How, I ask him, would such a low-tech machine ever make it to the market? Who would pay the exorbitant bill required to secure FDA approval for the pocket-size brain zapper, especially when anyone can rip off the design?
“It’s a big concern, the future of this technique,” Fregni agrees, sighing. Big Pharma, he notes, already has a tried-and-true method for generating profits: a company can change one molecule of an existing drug, make up a new name for it, splash advertisements on TV, and resell it at a much higher price “In a market like that it’s hard to compete,” he says.
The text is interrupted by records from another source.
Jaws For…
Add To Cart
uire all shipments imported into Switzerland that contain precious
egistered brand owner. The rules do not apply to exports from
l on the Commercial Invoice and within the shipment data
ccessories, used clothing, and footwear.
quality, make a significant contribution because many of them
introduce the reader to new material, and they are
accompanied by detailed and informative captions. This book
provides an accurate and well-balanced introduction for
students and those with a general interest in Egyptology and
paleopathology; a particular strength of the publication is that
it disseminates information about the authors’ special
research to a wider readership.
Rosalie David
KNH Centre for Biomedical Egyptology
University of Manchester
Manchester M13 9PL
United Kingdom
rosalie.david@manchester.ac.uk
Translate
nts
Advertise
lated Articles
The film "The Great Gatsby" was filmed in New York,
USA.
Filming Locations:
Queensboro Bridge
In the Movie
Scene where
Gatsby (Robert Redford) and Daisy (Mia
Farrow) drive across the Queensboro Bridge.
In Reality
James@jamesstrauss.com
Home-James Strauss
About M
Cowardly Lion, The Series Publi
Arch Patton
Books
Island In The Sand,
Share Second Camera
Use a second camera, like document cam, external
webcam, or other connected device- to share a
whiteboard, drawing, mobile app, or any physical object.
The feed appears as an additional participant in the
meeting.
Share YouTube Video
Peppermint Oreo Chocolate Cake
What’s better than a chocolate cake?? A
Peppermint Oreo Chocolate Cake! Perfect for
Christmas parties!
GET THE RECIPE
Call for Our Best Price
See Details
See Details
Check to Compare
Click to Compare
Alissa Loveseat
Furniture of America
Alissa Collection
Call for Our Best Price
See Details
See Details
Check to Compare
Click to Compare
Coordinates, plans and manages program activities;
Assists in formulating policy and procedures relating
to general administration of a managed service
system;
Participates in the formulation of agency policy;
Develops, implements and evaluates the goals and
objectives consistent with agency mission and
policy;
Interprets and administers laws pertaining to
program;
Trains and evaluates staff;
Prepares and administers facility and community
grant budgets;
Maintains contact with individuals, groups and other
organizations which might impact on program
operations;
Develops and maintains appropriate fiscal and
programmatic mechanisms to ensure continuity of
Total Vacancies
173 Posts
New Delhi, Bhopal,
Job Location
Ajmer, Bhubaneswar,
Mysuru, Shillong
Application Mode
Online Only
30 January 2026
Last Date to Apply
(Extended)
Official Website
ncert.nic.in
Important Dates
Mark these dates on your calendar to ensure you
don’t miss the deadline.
Fregni notes that the machine has a greater chance of catching on outside the United States. In Germany, for instance, two companies — Schneider Electronic and Eldith — already sell tDCS machines for use in labs. These gizmos cost a bafflingly large amount of money: the equivalent of thousands of US dollars. Apparently, it pays to sell machines to researchers. But what about ordinary people?
Fregni believes that tDCS might be particularly suited to the needs of developing nations, where those who suffer from depression have little access to meds. Last year, he and some of his colleagues wrote a letter to the British Journal of Psychiatry suggesting that tDCS machines — which could cost under $100 and be rigged up in local factories — might be a good fit for poor countries. Indeed, a group in Brazil is now developing such a low-cost machine.
Perminder S. Sachdev, a neuropsychologist at the University of New South Wales, fired back a rebuttal in the same journal: “Depressed patients in the developing world should be dissuaded from unplugging their car batteries and clamping them on their foreheads.” But a few months later, the outraged Sachdev had apparently become a convert. He contacted Fregni asking for more information about tDCS — it seemed that he, too, wanted to study tDCS as a treatment for depression.
Eric Wassermann, chief of brain stimulation in the Office of the Clinical Director at NIH’s National Institute of Neurological Disorders and Stroke, believes that if we are ever to have a brain-pod in the United States, it would likely be tested and developed by the military first. But he doesn’t rule out the chance that a private company would bankroll tDCS if it continues to perform in the lab. “It is unlikely that any [company] would do this unless they were guaranteed a market share, and the only way they could be guaranteed a market share would be if they had a patent on some important part of the process. I think we know so little about it at this point that there may be patent-able parts.”
However, Wassermann is not eager to put this device into the hands of consumers; he’s concerned about the ethical problems it poses. “I would not be in favor of this being an iPod. Not yet. Not until the issues of safety and fairness have been resolved.”